What you are asked to do:
Using the data that follows, return exactly the lines from the one that contains "La planificación de" through the one that contains "Facturación", ends included.

Data to process:
- Opening Delimiter -

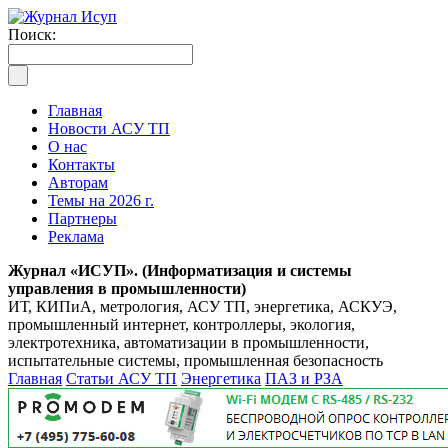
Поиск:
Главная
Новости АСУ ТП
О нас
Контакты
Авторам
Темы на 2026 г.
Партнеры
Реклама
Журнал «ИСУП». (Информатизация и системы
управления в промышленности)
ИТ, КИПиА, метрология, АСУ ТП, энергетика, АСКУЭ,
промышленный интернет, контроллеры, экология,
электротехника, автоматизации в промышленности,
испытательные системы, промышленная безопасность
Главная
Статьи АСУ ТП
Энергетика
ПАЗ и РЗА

- Closing Delimiter -
- Opening Delimiter -

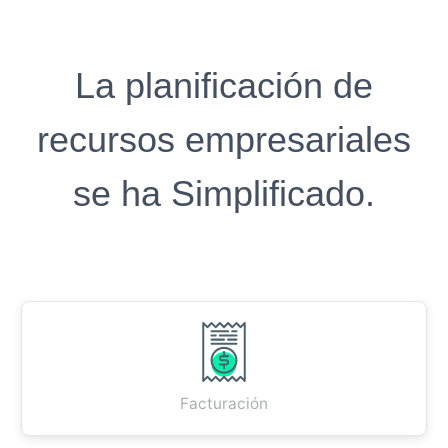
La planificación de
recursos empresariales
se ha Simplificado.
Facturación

- Closing Delimiter -

Written answer:
La planificación de
recursos empresariales
se ha Simplificado.
Facturación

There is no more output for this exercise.